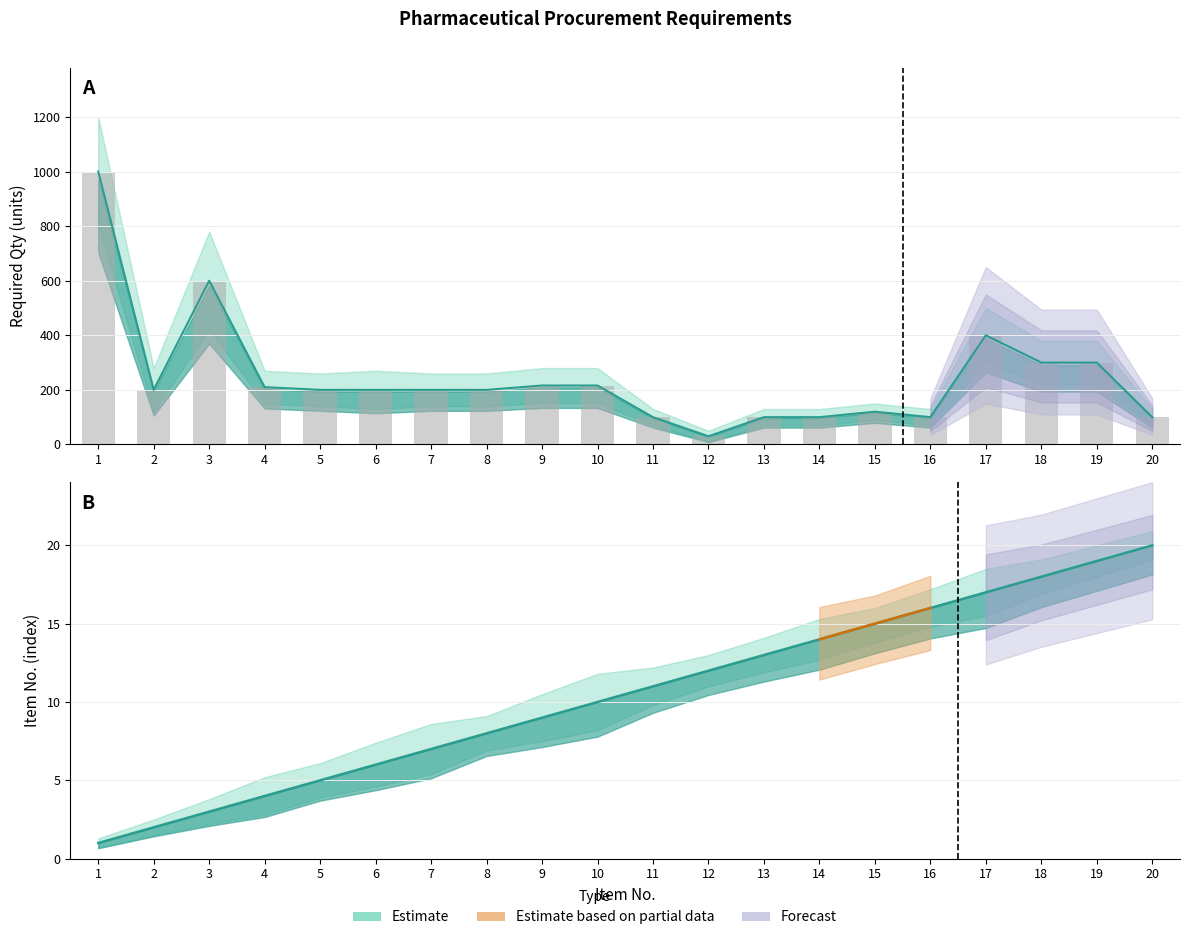

What is the total value across all series at 2?

202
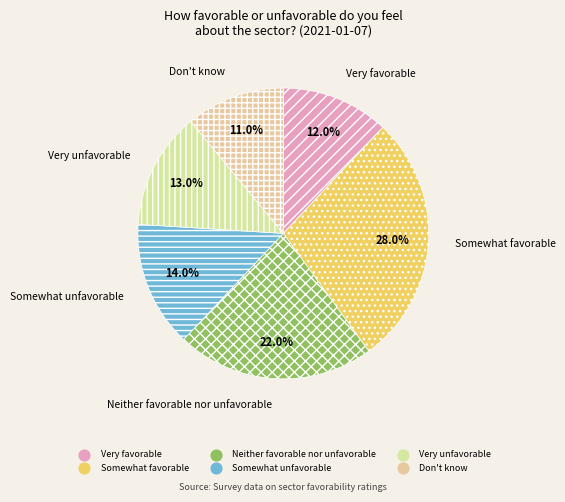

Between Very unfavorable and Very favorable, which is larger?

Very unfavorable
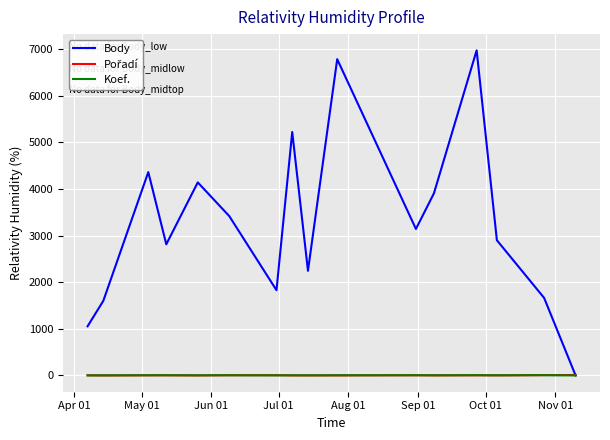

Which series has the largest range (max minus min)?

Body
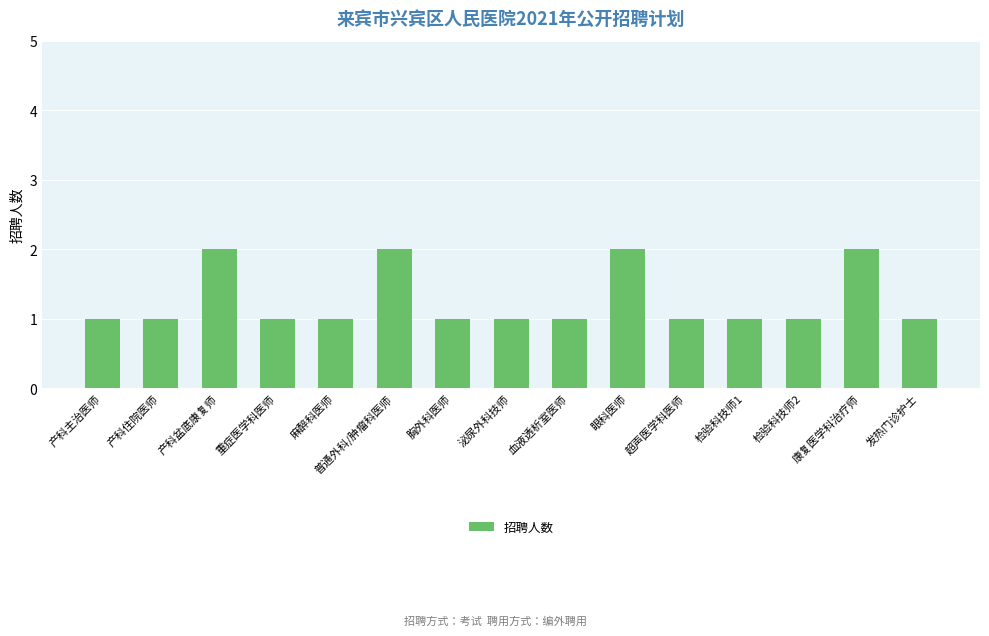

What is the sum of the values at 检验科技师1 and 血液透析室医师?

2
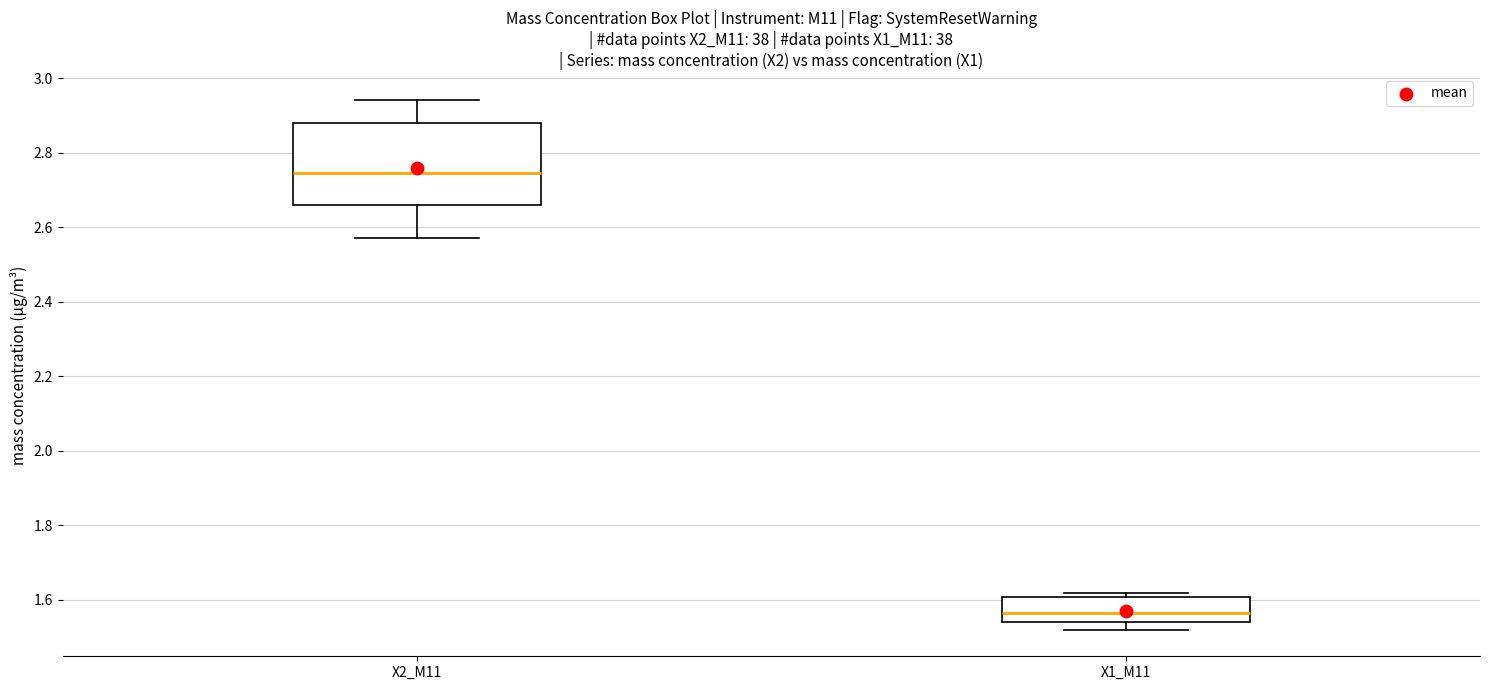

Which box's median line is the lowest?

X1_M11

__Your goal__
Please convert the data into a JSON list of strings, starting with the line that contains "What is the sum" and going on through the end of the data, with one string per line. Leave out blank lines and the pictures.

__Solution to the exercise__
[
  "What is the sum of the values at 检验科技师1 and 血液透析室医师?",
  "2",
  "Which box's median line is the lowest?",
  "X1_M11"
]